Petitioners' brief, in attacking Smith (pp. 42-50), relies heavily on originalist scholars Michael McConnell, Stephanie Barclay and Kurt Lash, among others, in contesting Justice Scalia's view of the clause's original meaning.

Torres v. Madrid (argument 10/14/20) poses a simple question that ought to have a simple originalist answer: 

Whether an unsuccessful attempt to detain a suspect by use of physical force is a “seizure” within the meaning of the Fourth Amendment, as the U.S. Courts of Appeals for the 8th, 9th and 11th Circuits and the New Mexico Supreme Court hold, or whether physical force must be successful in detaining a suspect to constitute a “seizure,” as the U.S. Court of Appeals for the 10th Circuit and the District of Columbia Court of Appeals hold.

The substantive part of petitioner's brief opens with the claim that:

The original meaning of seizure in the Fourth Amendment included common law arrests, which did not require the
suspect to submit in response to intentional physical force.

This should be easy to demonstrate and largely conclusive (if true).  The U.S. brief supporting the petitioner adds that the decision below seems inconsistent with Justice Scalia's opinion for the Court in California v. Hodari D., 499 U.S. 621 (1991) (holding that “application of physical force to restrain movement” is a seizure under the Fourth Amendment “even when it is ultimately unsuccessful”).  Respondent's brief relies mostly on policy and precedent, and does not materially engage the originalist sources.  Though it's not my area, this case appears to invite a liberal-originalist alliance (9-0 doesn't seem unlikely).

Collins v. Mnuchin (argument 12/9/20), a follow-up to the Seila Law case from last term, involves the constitutionality of the Federal Housing Finance Agency (FHFA),  The questions presented are: 

(1) Whether the Federal Housing Finance Agency’s structure violates the separation of powers; and (2) whether the courts must set aside a final agency action that FHFA took when it was unconstitutionally structured and strike down the statutory provisions that make FHFA independent.

Since the FHFA is structured similarly to the Consumer Finance Protection Bureau, whose structure was held unconstitutional in Seila Law, I assume the answer to the first question is yes and that the case is really about the second question.  And I'm not sure there's an originalist take on the second question.  But the Justices might have more to say on the original meaning of executive power in answering the first question.

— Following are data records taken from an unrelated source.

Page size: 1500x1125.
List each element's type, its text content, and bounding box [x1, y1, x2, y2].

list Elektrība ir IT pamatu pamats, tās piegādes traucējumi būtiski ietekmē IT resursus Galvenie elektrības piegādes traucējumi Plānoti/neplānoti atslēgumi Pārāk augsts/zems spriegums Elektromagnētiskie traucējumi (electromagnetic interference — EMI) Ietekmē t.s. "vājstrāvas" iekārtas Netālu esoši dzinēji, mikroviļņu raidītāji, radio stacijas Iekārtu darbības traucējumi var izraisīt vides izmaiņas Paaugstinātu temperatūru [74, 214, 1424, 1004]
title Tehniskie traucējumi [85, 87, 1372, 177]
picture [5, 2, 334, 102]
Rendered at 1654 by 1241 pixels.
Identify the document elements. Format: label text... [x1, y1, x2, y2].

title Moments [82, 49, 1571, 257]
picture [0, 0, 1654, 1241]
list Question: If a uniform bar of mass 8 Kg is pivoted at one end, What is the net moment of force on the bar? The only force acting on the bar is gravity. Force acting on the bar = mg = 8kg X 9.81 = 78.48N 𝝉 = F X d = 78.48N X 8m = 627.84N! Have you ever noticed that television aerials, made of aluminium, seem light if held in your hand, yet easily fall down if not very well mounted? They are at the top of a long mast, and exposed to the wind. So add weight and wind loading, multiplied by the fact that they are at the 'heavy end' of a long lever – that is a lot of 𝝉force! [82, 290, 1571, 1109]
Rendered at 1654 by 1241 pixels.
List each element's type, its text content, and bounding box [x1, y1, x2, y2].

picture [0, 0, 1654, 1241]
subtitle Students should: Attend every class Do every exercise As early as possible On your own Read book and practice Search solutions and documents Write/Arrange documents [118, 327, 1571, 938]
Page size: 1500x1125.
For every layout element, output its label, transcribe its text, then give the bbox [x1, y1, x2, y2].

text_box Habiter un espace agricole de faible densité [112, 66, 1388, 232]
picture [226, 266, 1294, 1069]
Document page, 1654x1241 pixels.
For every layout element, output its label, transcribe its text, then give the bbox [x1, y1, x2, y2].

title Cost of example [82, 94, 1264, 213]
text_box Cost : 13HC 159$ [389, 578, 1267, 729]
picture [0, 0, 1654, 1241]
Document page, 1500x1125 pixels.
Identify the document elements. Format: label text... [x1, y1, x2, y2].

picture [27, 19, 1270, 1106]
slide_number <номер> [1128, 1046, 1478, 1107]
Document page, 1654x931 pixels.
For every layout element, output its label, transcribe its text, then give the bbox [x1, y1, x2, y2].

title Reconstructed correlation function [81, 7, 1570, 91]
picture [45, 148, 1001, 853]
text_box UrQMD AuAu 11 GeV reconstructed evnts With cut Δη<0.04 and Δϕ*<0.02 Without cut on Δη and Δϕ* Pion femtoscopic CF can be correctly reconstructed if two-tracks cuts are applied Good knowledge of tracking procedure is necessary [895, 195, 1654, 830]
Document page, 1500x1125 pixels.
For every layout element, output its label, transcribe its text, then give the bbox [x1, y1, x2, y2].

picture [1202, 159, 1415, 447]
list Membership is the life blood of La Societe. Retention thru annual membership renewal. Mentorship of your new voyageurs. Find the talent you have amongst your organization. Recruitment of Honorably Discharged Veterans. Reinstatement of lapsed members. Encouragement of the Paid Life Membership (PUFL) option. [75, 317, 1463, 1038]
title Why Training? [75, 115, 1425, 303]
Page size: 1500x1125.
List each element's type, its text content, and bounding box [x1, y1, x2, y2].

Finally, although it's not a constitutional case, Nestle USA v. Doe (consolidated with Cargill v. Doe) (argument 12/1/20) is a case about the Alien Tort Statute.  The questions presented are:

(1) Whether an aiding and abetting claim against a domestic corporation brought under the Alien Tort Statute may overcome the extraterritoriality bar where the claim is based on allegations of general corporate activity in the United States and where the plaintiffs cannot trace the alleged harms, which occurred abroad at the hands of unidentified foreign actors, to that activity; and (2) whether the judiciary has the authority under the Alien Tort Statute to impose liability on domestic corporations.

The case is likely to lead the Justices into a discussion of the original meaning and purposes of the Alien Tort Statute, which given the statute's age (first enacted in 1789) often ends up looking like an originalist constitutional inquiry.  I joined a professors' amicus -- prepared by Samuel Estreicher of NYU) -- supporting the petitioner.

RELATED:  Although I doubt the personal jurisdiction case Ford Motor Company v. Montana Eighth Judicial District Court (argument today) will produce much originalist analysis from the Court, Larry Solum at Legal Theory Blog has some thoughts about what an originalist approach might look like.